Could you retype exactly the line containing "f_number: 9" and every line after it in the data below, leaving out the pictures?

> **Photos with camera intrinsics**
/---
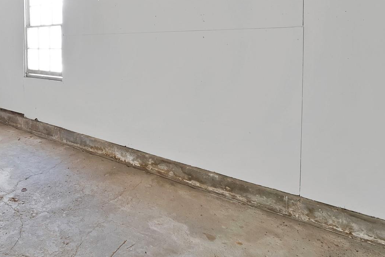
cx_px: 94
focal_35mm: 23
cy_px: 49
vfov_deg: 51.5
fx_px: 246
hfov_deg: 70.7
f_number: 9
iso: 640
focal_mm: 12
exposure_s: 3.2
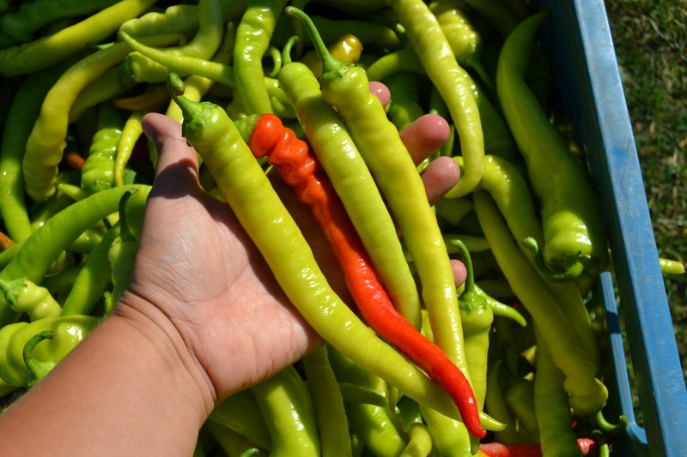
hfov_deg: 49.6
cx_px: 344
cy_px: 228
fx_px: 744
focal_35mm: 39
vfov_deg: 34.2
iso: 100
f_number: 8
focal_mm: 26
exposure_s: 1/320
\---
> **Response to this task**
f_number: 9
iso: 640
focal_mm: 12
exposure_s: 3.2
hfov_deg: 49.6
cx_px: 344
cy_px: 228
fx_px: 744
focal_35mm: 39
vfov_deg: 34.2
iso: 100
f_number: 8
focal_mm: 26
exposure_s: 1/320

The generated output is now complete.